Friday, October 29, 2010

Don't stay at the Vilu Reef Beach and Spa Resort in the Maldives

Their employees humiliated a wedding couple.  Good grief.

The hotel has suspended the employees involved, but this sort of thing is absolute death for a tourism industry.  Google makes this sort of thing high up in its search results, and seems to maintain that ranking for quite a while.  Hotel managers everywhere need to make sure that their employees all know this.

And that this sort of behavior is a firing offense.

Via The Drawn Cutlass, who knows the hotel business.  He also relates the infuriating story of some UK firemen who let a man drown because they hadn't been "trained in water rescue" and so saving his life would be against policy.  Cowards.

5 comments:

Divemedic said...

As a firefighter, I can sympathize with those guys. We have many policies in our department that, as a firefighter and a paramedic, I do not agree with.

However, refusing to follow the rules will get us fired in many cases. I have a family and a future to protect. I imagine the same is true of the firefighters in this story.

Let's not forget that the true cause of the accident was the idiot that walked onto thin ice in the first place, and the firefighters who weren't trained in rescue on thin ice may very well have wound up also becoming victims by entering a situation that they were not trained and equipped to handle. Now instead of one drowning victim, you have three or more. That doesn't do anyone any good.

TOTWTYTR said...

The mask has slipped a bit and now people know what the inhabitants of the Maldives really think of westerners.

No doubt the staff will be punished, not for their insults, but for letting the cat out of the bag.

Now the foolish infidels will not come and give us money that we can send to our brothers so they can kill more foolish infidels.

As to the fire fighters, no sympathy from me. The public will tolerate our salaries and pensions as long as they know we will do our job. Part of which is figuring out how to improvise when something falls out of protocol or policy.

"I was only following orders" doesn't work any better now than it did in 1945-46.

Bob said...

Thanks for the link, Ted. Much appreciated.

Divemedic said...

TOTWTYTR: Scene safety. Are you telling me that you have never staged because a scene was unsafe? Would you, without equipment and training, run into a large chemical spill to save someone?
A burning building?
Why should a lake covered in thin ice be any different?

Phillip said...

To back up what Divemedic says a little: In my Rescue Diver class, we're taught that if we go to jump into the water to help a drowning victim, we take a moment to put on mask, fins, and snorkel if possible, and full gear if we can grab it fast enough. You'd be amazed how fast I can grab my full vest and get in the water.

Because if you jump in the water without equipment, you just have another victim.

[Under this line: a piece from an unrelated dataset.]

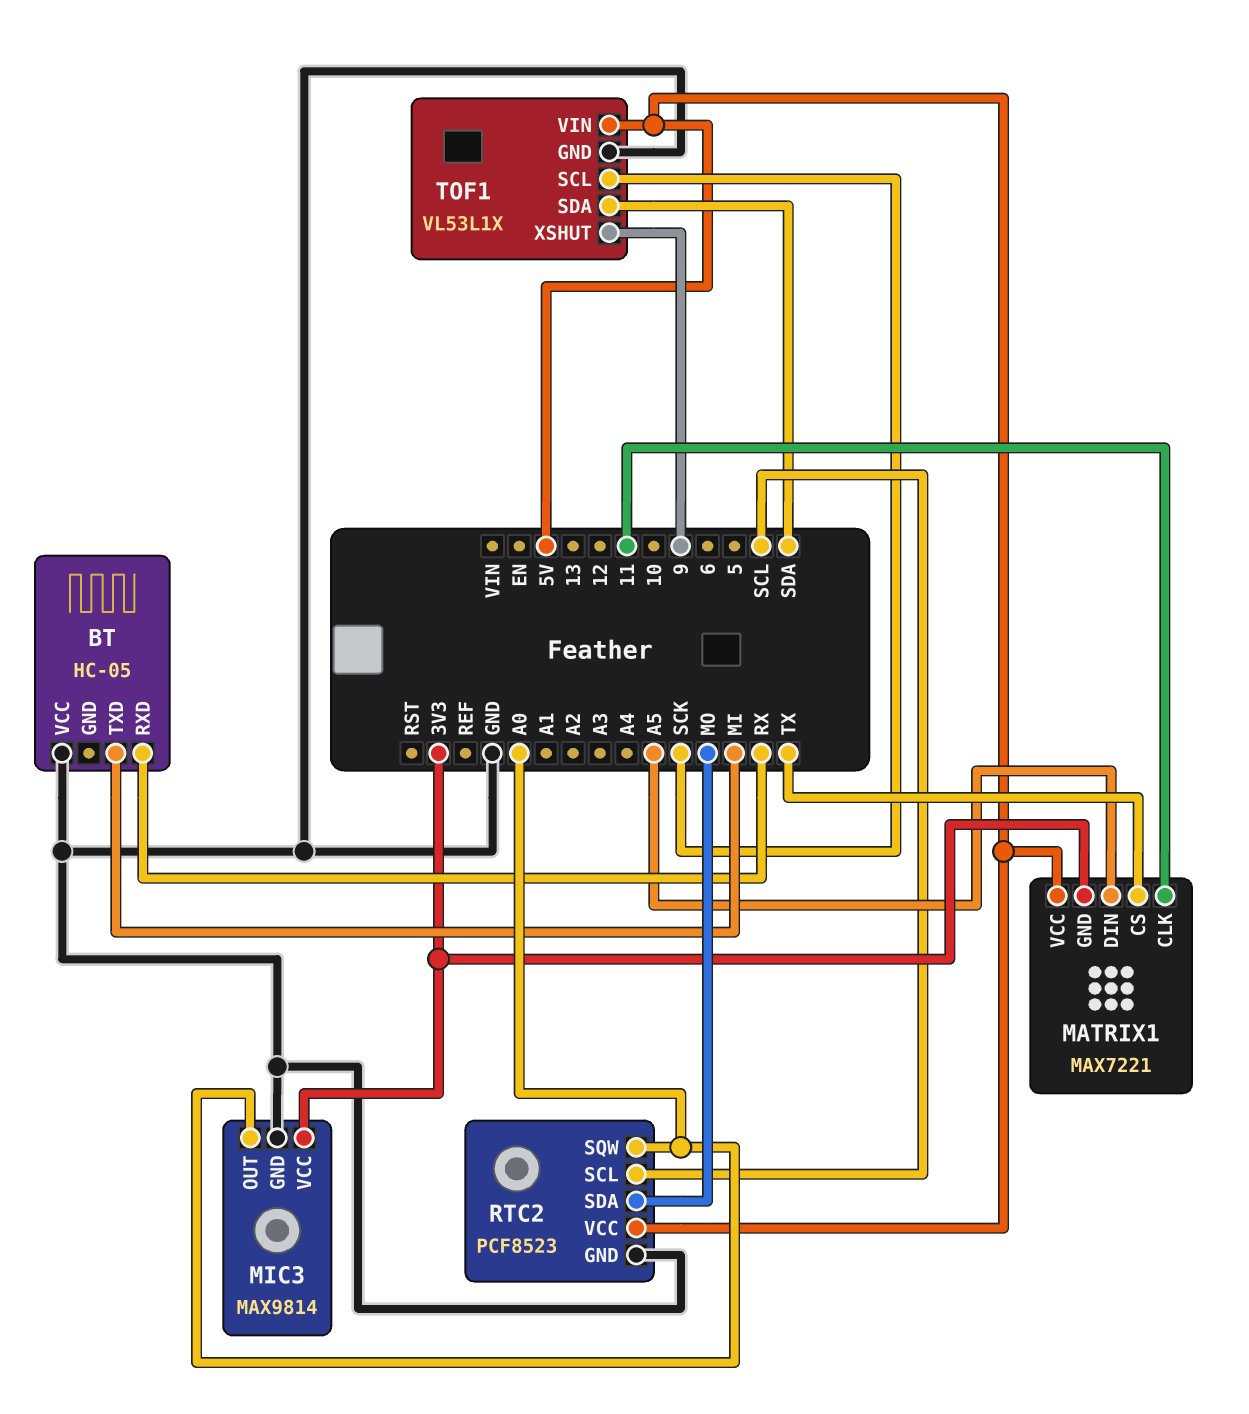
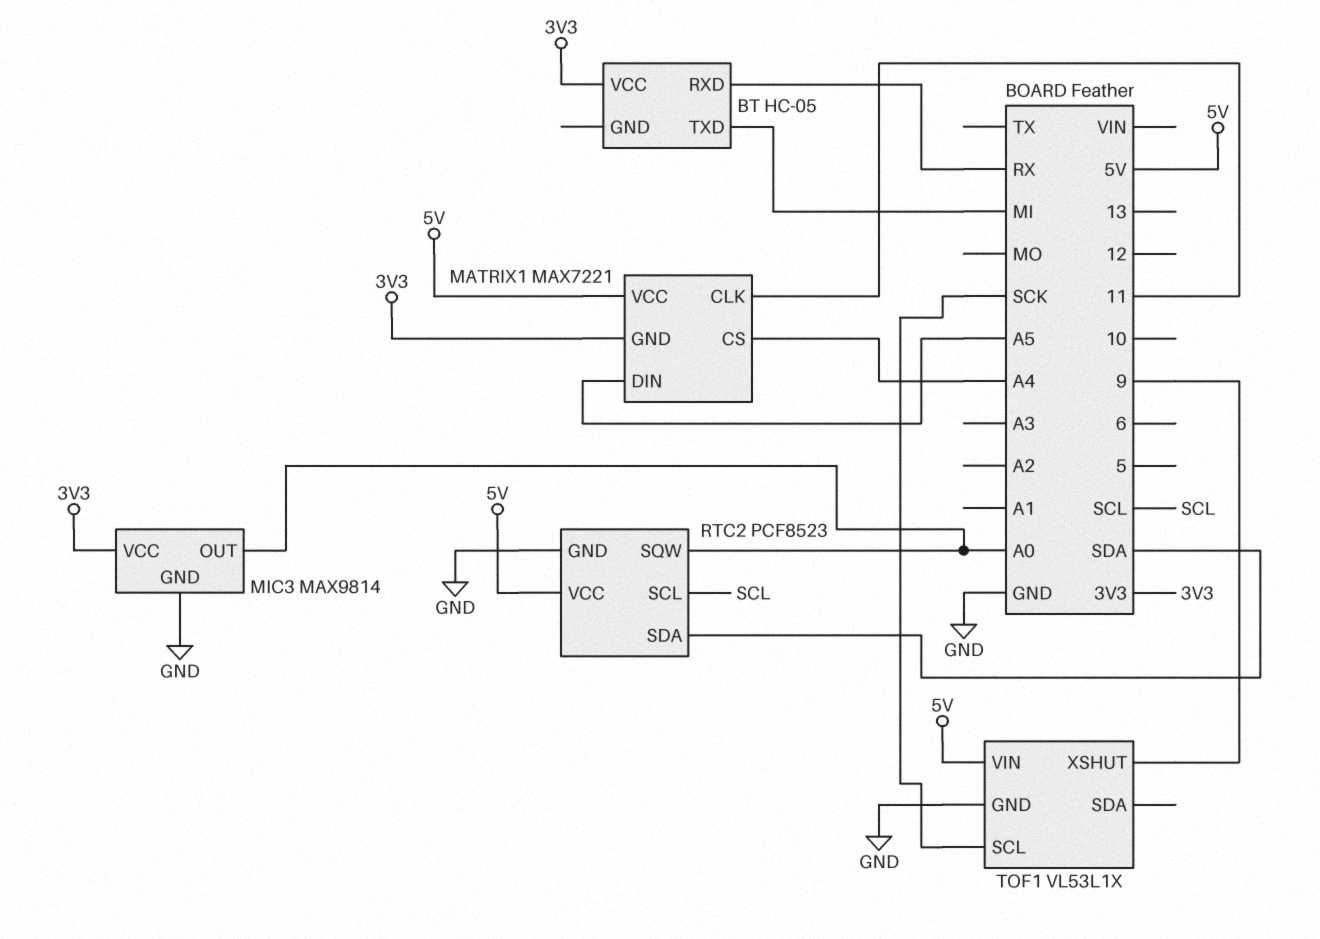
BT pin VCC: GND -> 3V3
MATRIX1 pin CS: TX -> A4
RTC2 pin SDA: MO -> SDA
TOF1 pin SDA: SDA -> none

This was driven home to me one time when I was the one in the water, and I saw a boat captain jump in the water and leave an untrained person driving the boat... the boat which then hit me and forced my sinking boat under the water, while the captain with no gear simply became another person struggling in the water.

Now, you don't just stand around and do nothing because of policies, but you should try something that keeps you safe. What are lifeguards trained to do around a pool? Throw a hook or something while they stay out of the water. Use your head. Don't get in the water with the victim unless you can't get to them any other way. But it all has to make sense at the end of the day.